I was not sure how a metal hose hanger would hold up over time, as it seemed somewhat flimsy and I worried about rust. I settled (and I mean settled) on an inexpensive Suncast stationary hose reel. The unit holds 150 feet of hose and I have not had an issue with overcrowding. I also never have had a problem with the unit becoming unmounted when raveling the hose around it. This unit has six pre-drilled holes for mounting. Because I already had two bolts mounted into my siding, it was not an issue for me that this unit did not come with attachment hardware. Nevertheless, I find it disagreeable that the manufacturer did not provide the essential hardware.
There are really only two special features to this unit. First, it contains a small, handled compartment to store accessories such as spray nozzles or gloves, but I have yet to store anything in it. I am particularly hesitant to store anything metal in the compartment (i.e. clippers or pruners) in case I decide unexpectedly to hose off the unit—I doubt the compartment is leak-proof. If I do decide to use the storage compartment, I will likely install a small hook to secure items, as I can easily foresee the contents spilling out immediately when the door is opened.

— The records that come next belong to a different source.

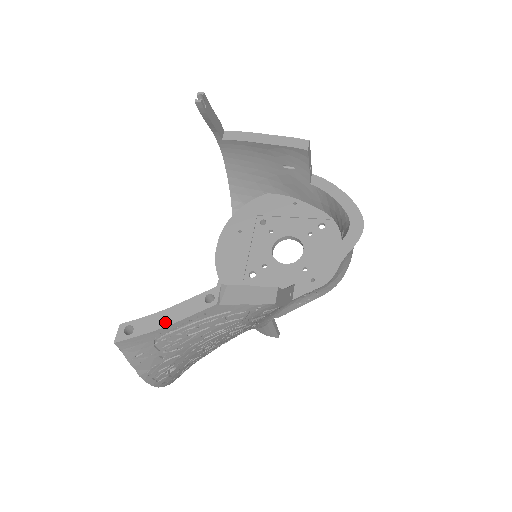
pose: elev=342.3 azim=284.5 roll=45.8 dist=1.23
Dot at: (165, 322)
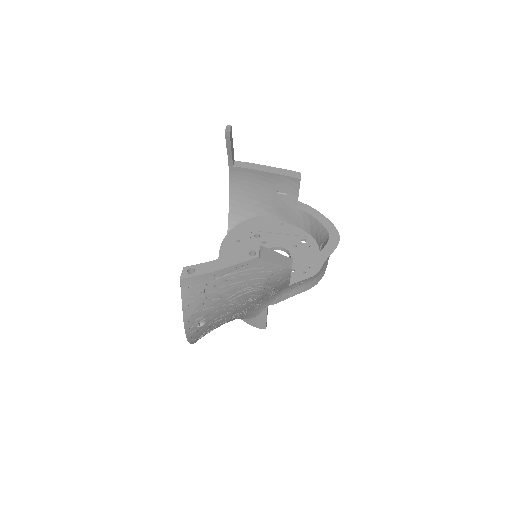
Dot at: (220, 267)
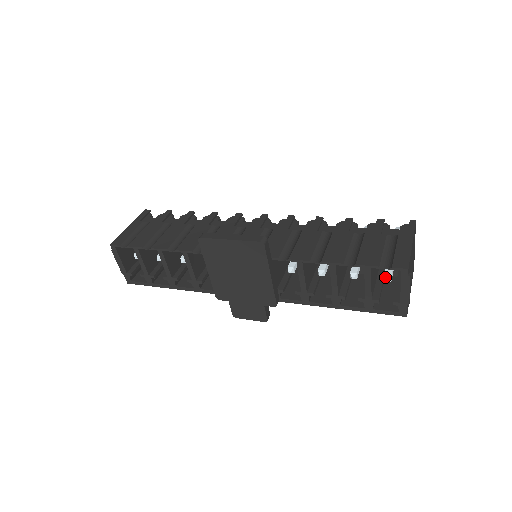
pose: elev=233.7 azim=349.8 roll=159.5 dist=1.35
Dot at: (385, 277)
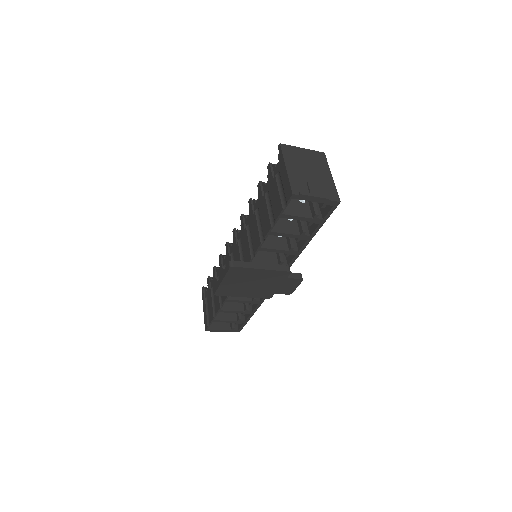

Second, the front panel can be lifted up and lowered to allow me to remove the entire hose at once, rather than unwinding. I have not been able to utilize this feature because the bolts securing the reel to the wall do not appear to be thoroughly secured, and lifting the panel results in removing the entire unit from the siding (that’s a project for another day). The nice feature about not being too attached to the wall is that I can easily remove it and store in the garage when winterizing.
My main complaint with this unit is that the storage compartment fails to remain shut. Most days I come home from work to find it wide open. While I do not store anything in there, the open door becomes a hindrance because it must be closed every time I unwind the hose and every time I re-wind the hose. I am considering removing the door altogether or adding Velcro to compensate for the loose latch.
Manufacturers should capitalize on the wall-mount hose reel market, because the selection is not vast. I think this unit will be more durable than its metal counterparts in the long run and it has held up very well so far. My expectations were low; I only expected this to last a season or two. While the matte plastic is not overly attractive, it is thick and doesn’t feel cheap. It also doesn’t reflect sunlight like some metal units do and it hasn’t dulled in color. I am also in the market for a backyard hose reel and while this time I am not wedded to a wall-mounted style, I will consider buying another Suncast unit.
A published writer and novice gardener, Stephanie Lezotte dabbles in over 1500 square feet of newly purchased gardens that yield hundreds of tulips, daffodils, hostas, and daylilies. She enjoys trying new gardening tools and techniques and isn’t afraid to get (a little) dirty.